Soil particles embedded effect.

From a microscopic vantage point, Fig. 10 presents a Scanning Electron Microscope (SEM) micrograph illustrating the interface between soil particles and recycled polyester fibers. The SEM images reveal an uneven topography on the fiber surface characterized by folds and pits^42,43,44,45. This surface morphology enhances the adherence or embedment of soil particles onto the fiber. When subjected to external forces, the disparate elastic moduli of the fibers and soil particles result in varied deformation and displacement⁴⁶. This discrepancy amplifies the interlocking forces and friction at the soil-fiber interface, thus redistributing a portion of the external load and enhancing the integrity of the fiber-soil matrix.

Figure 10

"Bridge" reinforcement effect of fiber in fiber soil.

The incorporation of recycled polyester fibers in the soil matrix results in a randomly distributed, three-dimensional network structure, as illustrated in Fig. 11. This architecture gives rise to an "interleave" effect^47,48. Within this structure, individual fibers not only sustain forces but also exert tensile forces on adjacent fibers. Consequently, mechanical loads are more uniformly distributed throughout the soil mass (see Fig. 12), enhancing the spatial constraint effect on the fiber-reinforced soil and rendering it more stable under dynamic conditions.

Figure 11

Micrograph of interface between soil particle and fiber.

Figure 12

Schematic diagram of fiber distribution in soil particles.

Conclusion

In this study, comprehensive analyses were conducted through triaxial tests and Scanning Electron Microscopy (SEM) on silty soil enhanced with recycled polyester fibers. The objective was to elucidate the impact of varying confining pressure conditions and fiber content on the soil's physical and mechanical properties. The key findings are summarized as follows:

1. (1)

   When compared to unmodified improved soil, an increase in fiber content contributes to a reduction in inclined cracks within the improved soil, progressively evolving towards ductile failure. Particularly, when the fiber content is 0.2%, the fiber-modified soil sample demonstrates the least degree of damage, supreme dynamic strength and elastic modulus, and optimal resistance to dynamic loads.

2. (2)

   The enhanced cohesion in fiber-reinforced soil, termed as "quasi-cohesion," arises from an increment in confining pressure, denoted as \({\Delta}{\sigma}_{3}\). This is functionally equivalent to an initial confining pressure \({\sigma }_{3}\) in fiber-reinforced soil being increased to \({\sigma}_{3}{+\Delta}{\sigma}_{3}\).
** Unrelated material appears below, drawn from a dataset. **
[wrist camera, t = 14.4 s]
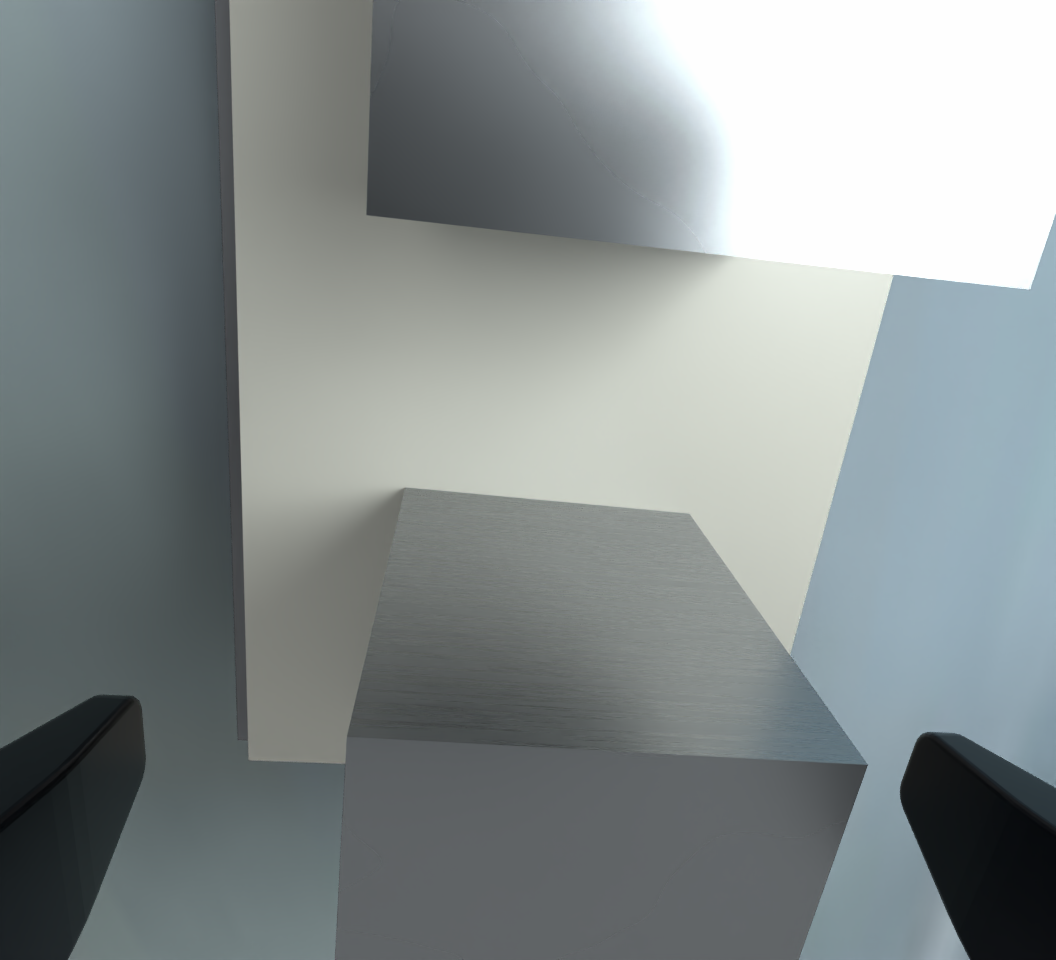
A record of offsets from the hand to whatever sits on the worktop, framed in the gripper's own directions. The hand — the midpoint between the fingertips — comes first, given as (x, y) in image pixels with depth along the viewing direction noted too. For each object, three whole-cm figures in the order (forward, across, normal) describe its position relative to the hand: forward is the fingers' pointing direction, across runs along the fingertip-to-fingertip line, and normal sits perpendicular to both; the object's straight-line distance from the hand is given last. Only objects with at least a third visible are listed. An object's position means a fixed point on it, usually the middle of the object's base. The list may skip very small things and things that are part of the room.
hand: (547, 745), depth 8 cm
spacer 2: (+3, 0, 0) cm, 3 cm away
Consequently, both the strength and dynamic properties of the fiber-reinforced soil are improved.

3. (3)

   Upon reaching its strength limit and subsequent crack appearance, fiber-reinforced soil sustains a "cracked but continuous" state due to the intervening fibers, thereby manifesting notable residual tensile strength and markedly inhibiting further crack progression. Furthermore, cementitious materials envelop particles within the enhanced soil structure, facilitating the amalgamation of smaller soil particles that subsequently occupy interstitial spaces, culminating in a denser and more stable soil structure. This methodology posits applicative value in the realms of coastal city construction and foundation reinforcement.